Axial length-based formulas are important in multifocal IOL implantation. I recommend that surgeons use the Holladay II or Hoffer-Q formulas for patients with < 22 mm in axial length; the Holladay I, Hoffer Q, or SRK-T formulas for patients with axial length between 22 mm and 26 mm; and the SRK-T or Holladay II formulas for patients with axial lengths > 26 mm.

Good refractive outcomes in patients with multifocal IOL implantation are difficult to achieve if patients had previous keratorefractive surgery, keratoconus, extreme axial myopia with posterior staphyloma, nanophthalmic eye, or silicone oil lens coverage.

With careful patient selection and thorough preoperative evaluation, multifocal IOL implantation can be successful and result in satisfied patients.

References

  1. ReZoom Acrylic Posterior Chamber Intraocular Lens [package insert] Santa Ana, Calif: Advanced Medical Optics, Inc.
  2. Beedon L, Southworth L, Gist J. The state of 50+ America 2006. Washington, D.C.: AARP Public Policy Institute; January 2006. Pub ID: D18469.

Frank A. Bucci Jr., MD, is founder and medical director of Bucci Cataract and Laser Vision Institute in Wilkes-Barre, Pa.
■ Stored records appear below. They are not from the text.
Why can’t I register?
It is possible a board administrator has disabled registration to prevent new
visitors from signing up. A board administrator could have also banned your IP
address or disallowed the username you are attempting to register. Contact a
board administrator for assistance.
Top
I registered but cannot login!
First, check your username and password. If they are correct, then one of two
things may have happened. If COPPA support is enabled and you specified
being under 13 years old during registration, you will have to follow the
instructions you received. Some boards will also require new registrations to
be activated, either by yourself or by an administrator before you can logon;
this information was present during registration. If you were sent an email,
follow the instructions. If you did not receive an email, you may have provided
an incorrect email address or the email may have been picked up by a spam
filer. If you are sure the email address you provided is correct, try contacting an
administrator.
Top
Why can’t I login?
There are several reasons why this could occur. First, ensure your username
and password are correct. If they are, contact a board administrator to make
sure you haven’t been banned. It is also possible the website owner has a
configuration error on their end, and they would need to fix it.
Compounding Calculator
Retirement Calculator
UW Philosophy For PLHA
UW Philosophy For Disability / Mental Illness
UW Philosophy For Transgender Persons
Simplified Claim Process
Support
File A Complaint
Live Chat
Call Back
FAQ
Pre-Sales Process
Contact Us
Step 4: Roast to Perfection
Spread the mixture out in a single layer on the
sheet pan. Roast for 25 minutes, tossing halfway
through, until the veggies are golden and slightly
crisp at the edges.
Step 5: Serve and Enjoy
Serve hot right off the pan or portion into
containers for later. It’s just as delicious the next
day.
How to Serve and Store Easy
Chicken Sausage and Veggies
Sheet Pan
Mixing and matching eliminates complaints

Frank A. Bucci Jr., MD

With voluntary intermediate vision complaints increasing among my patients with bilateral ReSTOR IOLs (Alcon), I decided to compare the effects of a ReZoom (Advanced Medical Optics)/ReSTOR combination with bilateral ReSTOR IOLs.

In the first cohort, 55 patients were implanted with bilateral ReSTOR IOLs with a mean follow up of approximately 27 weeks. Twenty-two patients in the cohort underwent cataract surgery, and 34 had lensectomies.
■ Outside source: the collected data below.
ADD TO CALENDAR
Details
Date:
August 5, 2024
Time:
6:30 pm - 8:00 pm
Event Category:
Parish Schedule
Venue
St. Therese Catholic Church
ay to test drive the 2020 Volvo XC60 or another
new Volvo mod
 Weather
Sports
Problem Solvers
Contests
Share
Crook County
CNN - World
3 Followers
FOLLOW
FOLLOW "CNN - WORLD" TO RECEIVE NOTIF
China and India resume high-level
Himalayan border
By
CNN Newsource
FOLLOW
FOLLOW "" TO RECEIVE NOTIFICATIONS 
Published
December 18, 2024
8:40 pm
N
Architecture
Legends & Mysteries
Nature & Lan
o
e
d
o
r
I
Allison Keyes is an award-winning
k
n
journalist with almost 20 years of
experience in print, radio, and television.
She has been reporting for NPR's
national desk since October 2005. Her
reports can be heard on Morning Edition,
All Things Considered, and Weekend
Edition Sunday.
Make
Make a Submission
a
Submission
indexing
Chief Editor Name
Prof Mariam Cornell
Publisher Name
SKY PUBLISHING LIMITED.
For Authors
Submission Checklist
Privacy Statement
Fifteen of 55 patients offered voluntary intermediate vision complaints. Eleven of the 15 had lensectomies, and 10 of the 11 were younger than 60 years.

One of the patients in this cohort is a 48-year-old woman with high myopia who underwent lensectomy with bilateral ReSTOR IOLs. She achieved 20/20 uncorrected distance vision and uncorrected near vision of J 1.00 in both eyes. Her bilateral intermediate uncorrected visual acuity was J 6.00, however. This patient complained that she could not see her desk or computer. Since surgery, she wears + 1.25 spectacles 8 hours a day.

The second cohort included 95 patients implanted with ReZoom/ReSTOR. Data are available on 39 patients with at least 21 weeks’ follow up.

To date, none of the patients implanted with ReZoom/ReSTOR IOLs offered any voluntary intermediate vision complaints.

One of the patients in this cohort is a 58-year-old man with myopia who underwent lensectomy and was implanted with a ReSTOR IOL in one eye. He achieved 20/20 uncorrected distance vision and uncorrected near vision of J 1.00. Intermediate vision was J 6.00, however. The patient said he would not be able to tolerate two similar eyes. After implanting a ReZoom IOL in the second eye, he achieved J 2.00 uncorrected intermediate vision in that eye. The patient’s uncorrected bilateral intermediate vision is J 1.00, and the patient is extremely happy.

A comparison of bilateral near vision between the cohorts demonstrates no statistical difference. Patients implanted with bilateral ReSTOR IOLs achieved a mean bilateral near vision of J 1.00; patients implanted with ReZoom/ReSTOR IOLs achieved J 1.07.

A comparison of bilateral intermediate vision between the cohorts, however, demonstrates a statistically significant difference (P = .0001). Patients implanted with bilateral ReSTOR IOLs achieved a mean bilateral intermediate vision of J 3.81; patients implanted with ReZoom/ReSTOR IOLs achieved J 2.39.

My colleagues and I concluded that a combination of ReZoom and ReSTOR IOLs is statistically and clinically superior to bilateral ReSTOR IOLs. One of every four patients implanted with bilateral ReSTOR IOLs volunteered an immediate vision complaint. One of every three lensectomy patients with bilateral ReSTOR IOLs volunteered a complaint. In contrast, the ReZoom/ReSTOR combination appeared to completely eliminate intermediate vision complaints.

The unique optical characteristics of each multifocal IOL appear to be complementary. In this clinical experience, the synergistic effect results in high rates of spectacle independence and high levels of patient satisfaction.